__EXERCISE BRIEF__
An exact printout of all the entries is required.

__INPUT MATERIAL__
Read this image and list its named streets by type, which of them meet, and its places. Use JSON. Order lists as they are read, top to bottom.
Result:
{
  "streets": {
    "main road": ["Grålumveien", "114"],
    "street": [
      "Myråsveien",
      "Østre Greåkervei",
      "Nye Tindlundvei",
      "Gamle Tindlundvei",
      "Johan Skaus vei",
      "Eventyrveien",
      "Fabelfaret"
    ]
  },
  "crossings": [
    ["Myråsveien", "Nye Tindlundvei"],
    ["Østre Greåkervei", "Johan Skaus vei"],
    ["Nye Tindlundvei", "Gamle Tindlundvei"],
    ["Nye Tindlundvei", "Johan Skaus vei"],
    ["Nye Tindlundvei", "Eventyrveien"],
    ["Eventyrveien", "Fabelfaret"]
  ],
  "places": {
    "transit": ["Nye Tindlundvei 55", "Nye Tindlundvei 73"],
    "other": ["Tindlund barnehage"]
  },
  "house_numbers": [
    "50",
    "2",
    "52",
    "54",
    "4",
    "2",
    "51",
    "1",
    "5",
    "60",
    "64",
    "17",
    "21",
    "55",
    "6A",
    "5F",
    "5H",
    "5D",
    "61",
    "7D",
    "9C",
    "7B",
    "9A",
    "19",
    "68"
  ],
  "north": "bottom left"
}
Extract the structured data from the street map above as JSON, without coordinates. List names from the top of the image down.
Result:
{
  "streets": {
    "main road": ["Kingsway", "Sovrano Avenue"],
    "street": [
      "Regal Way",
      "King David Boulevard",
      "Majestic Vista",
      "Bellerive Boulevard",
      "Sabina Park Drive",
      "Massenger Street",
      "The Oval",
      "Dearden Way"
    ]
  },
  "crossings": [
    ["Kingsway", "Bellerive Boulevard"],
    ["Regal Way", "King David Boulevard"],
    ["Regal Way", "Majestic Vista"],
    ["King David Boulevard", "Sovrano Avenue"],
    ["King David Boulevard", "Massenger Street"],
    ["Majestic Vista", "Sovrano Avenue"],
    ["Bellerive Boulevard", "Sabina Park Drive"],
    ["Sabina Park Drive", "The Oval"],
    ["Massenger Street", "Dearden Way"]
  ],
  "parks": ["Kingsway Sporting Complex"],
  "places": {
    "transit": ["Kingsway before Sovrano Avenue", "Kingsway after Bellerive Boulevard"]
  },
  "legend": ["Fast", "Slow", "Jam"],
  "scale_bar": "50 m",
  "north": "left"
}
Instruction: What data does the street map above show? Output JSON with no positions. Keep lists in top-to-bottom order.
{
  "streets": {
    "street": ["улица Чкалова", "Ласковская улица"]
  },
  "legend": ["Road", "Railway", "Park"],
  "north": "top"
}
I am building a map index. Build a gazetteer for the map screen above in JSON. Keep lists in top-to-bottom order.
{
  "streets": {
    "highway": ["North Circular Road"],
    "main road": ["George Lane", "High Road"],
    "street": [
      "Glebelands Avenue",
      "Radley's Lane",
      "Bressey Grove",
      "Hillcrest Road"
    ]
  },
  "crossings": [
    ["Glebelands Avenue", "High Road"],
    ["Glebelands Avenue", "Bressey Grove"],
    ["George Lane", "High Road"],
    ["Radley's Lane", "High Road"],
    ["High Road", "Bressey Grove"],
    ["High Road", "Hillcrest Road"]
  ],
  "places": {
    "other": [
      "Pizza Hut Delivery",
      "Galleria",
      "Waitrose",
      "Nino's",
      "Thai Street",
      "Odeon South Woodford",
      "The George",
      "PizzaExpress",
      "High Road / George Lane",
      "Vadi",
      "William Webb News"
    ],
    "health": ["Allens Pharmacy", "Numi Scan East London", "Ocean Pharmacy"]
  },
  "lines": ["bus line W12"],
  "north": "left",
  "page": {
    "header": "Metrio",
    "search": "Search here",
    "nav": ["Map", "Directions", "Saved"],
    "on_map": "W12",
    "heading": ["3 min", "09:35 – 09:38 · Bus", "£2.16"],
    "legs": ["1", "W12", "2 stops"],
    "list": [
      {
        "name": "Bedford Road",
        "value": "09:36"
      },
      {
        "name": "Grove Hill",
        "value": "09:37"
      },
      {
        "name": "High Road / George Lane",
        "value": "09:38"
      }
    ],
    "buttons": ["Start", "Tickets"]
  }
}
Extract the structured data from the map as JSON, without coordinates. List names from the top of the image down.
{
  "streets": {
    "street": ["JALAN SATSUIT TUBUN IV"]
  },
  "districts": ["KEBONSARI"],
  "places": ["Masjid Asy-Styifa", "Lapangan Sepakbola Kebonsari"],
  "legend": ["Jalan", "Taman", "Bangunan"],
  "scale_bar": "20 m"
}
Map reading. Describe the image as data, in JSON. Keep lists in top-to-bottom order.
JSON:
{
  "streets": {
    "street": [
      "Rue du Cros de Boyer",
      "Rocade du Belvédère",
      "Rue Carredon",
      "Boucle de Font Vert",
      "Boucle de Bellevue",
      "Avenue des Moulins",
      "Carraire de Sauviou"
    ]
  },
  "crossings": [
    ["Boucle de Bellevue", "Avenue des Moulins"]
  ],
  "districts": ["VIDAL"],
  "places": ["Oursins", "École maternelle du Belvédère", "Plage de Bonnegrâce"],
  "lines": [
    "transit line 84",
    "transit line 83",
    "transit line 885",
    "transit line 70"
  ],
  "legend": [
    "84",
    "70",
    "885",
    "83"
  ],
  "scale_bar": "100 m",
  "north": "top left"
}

__EXERCISE RESULT__
Read this image and list its named streets by type, which of them meet, and its places. Use JSON. Order lists as they are read, top to bottom.
Result:
{
  "streets": {
    "main road": ["Grålumveien", "114"],
    "street": [
      "Myråsveien",
      "Østre Greåkervei",
      "Nye Tindlundvei",
      "Gamle Tindlundvei",
      "Johan Skaus vei",
      "Eventyrveien",
      "Fabelfaret"
    ]
  },
  "crossings": [
    ["Myråsveien", "Nye Tindlundvei"],
    ["Østre Greåkervei", "Johan Skaus vei"],
    ["Nye Tindlundvei", "Gamle Tindlundvei"],
    ["Nye Tindlundvei", "Johan Skaus vei"],
    ["Nye Tindlundvei", "Eventyrveien"],
    ["Eventyrveien", "Fabelfaret"]
  ],
  "places": {
    "transit": ["Nye Tindlundvei 55", "Nye Tindlundvei 73"],
    "other": ["Tindlund barnehage"]
  },
  "house_numbers": [
    "50",
    "2",
    "52",
    "54",
    "4",
    "2",
    "51",
    "1",
    "5",
    "60",
    "64",
    "17",
    "21",
    "55",
    "6A",
    "5F",
    "5H",
    "5D",
    "61",
    "7D",
    "9C",
    "7B",
    "9A",
    "19",
    "68"
  ],
  "north": "bottom left"
}
Extract the structured data from the street map above as JSON, without coordinates. List names from the top of the image down.
Result:
{
  "streets": {
    "main road": ["Kingsway", "Sovrano Avenue"],
    "street": [
      "Regal Way",
      "King David Boulevard",
      "Majestic Vista",
      "Bellerive Boulevard",
      "Sabina Park Drive",
      "Massenger Street",
      "The Oval",
      "Dearden Way"
    ]
  },
  "crossings": [
    ["Kingsway", "Bellerive Boulevard"],
    ["Regal Way", "King David Boulevard"],
    ["Regal Way", "Majestic Vista"],
    ["King David Boulevard", "Sovrano Avenue"],
    ["King David Boulevard", "Massenger Street"],
    ["Majestic Vista", "Sovrano Avenue"],
    ["Bellerive Boulevard", "Sabina Park Drive"],
    ["Sabina Park Drive", "The Oval"],
    ["Massenger Street", "Dearden Way"]
  ],
  "parks": ["Kingsway Sporting Complex"],
  "places": {
    "transit": ["Kingsway before Sovrano Avenue", "Kingsway after Bellerive Boulevard"]
  },
  "legend": ["Fast", "Slow", "Jam"],
  "scale_bar": "50 m",
  "north": "left"
}
Instruction: What data does the street map above show? Output JSON with no positions. Keep lists in top-to-bottom order.
{
  "streets": {
    "street": ["улица Чкалова", "Ласковская улица"]
  },
  "legend": ["Road", "Railway", "Park"],
  "north": "top"
}
I am building a map index. Build a gazetteer for the map screen above in JSON. Keep lists in top-to-bottom order.
{
  "streets": {
    "highway": ["North Circular Road"],
    "main road": ["George Lane", "High Road"],
    "street": [
      "Glebelands Avenue",
      "Radley's Lane",
      "Bressey Grove",
      "Hillcrest Road"
    ]
  },
  "crossings": [
    ["Glebelands Avenue", "High Road"],
    ["Glebelands Avenue", "Bressey Grove"],
    ["George Lane", "High Road"],
    ["Radley's Lane", "High Road"],
    ["High Road", "Bressey Grove"],
    ["High Road", "Hillcrest Road"]
  ],
  "places": {
    "other": [
      "Pizza Hut Delivery",
      "Galleria",
      "Waitrose",
      "Nino's",
      "Thai Street",
      "Odeon South Woodford",
      "The George",
      "PizzaExpress",
      "High Road / George Lane",
      "Vadi",
      "William Webb News"
    ],
    "health": ["Allens Pharmacy", "Numi Scan East London", "Ocean Pharmacy"]
  },
  "lines": ["bus line W12"],
  "north": "left",
  "page": {
    "header": "Metrio",
    "search": "Search here",
    "nav": ["Map", "Directions", "Saved"],
    "on_map": "W12",
    "heading": ["3 min", "09:35 – 09:38 · Bus", "£2.16"],
    "legs": ["1", "W12", "2 stops"],
    "list": [
      {
        "name": "Bedford Road",
        "value": "09:36"
      },
      {
        "name": "Grove Hill",
        "value": "09:37"
      },
      {
        "name": "High Road / George Lane",
        "value": "09:38"
      }
    ],
    "buttons": ["Start", "Tickets"]
  }
}
Extract the structured data from the map as JSON, without coordinates. List names from the top of the image down.
{
  "streets": {
    "street": ["JALAN SATSUIT TUBUN IV"]
  },
  "districts": ["KEBONSARI"],
  "places": ["Masjid Asy-Styifa", "Lapangan Sepakbola Kebonsari"],
  "legend": ["Jalan", "Taman", "Bangunan"],
  "scale_bar": "20 m"
}
Map reading. Describe the image as data, in JSON. Keep lists in top-to-bottom order.
JSON:
{
  "streets": {
    "street": [
      "Rue du Cros de Boyer",
      "Rocade du Belvédère",
      "Rue Carredon",
      "Boucle de Font Vert",
      "Boucle de Bellevue",
      "Avenue des Moulins",
      "Carraire de Sauviou"
    ]
  },
  "crossings": [
    ["Boucle de Bellevue", "Avenue des Moulins"]
  ],
  "districts": ["VIDAL"],
  "places": ["Oursins", "École maternelle du Belvédère", "Plage de Bonnegrâce"],
  "lines": [
    "transit line 84",
    "transit line 83",
    "transit line 885",
    "transit line 70"
  ],
  "legend": [
    "84",
    "70",
    "885",
    "83"
  ],
  "scale_bar": "100 m",
  "north": "top left"
}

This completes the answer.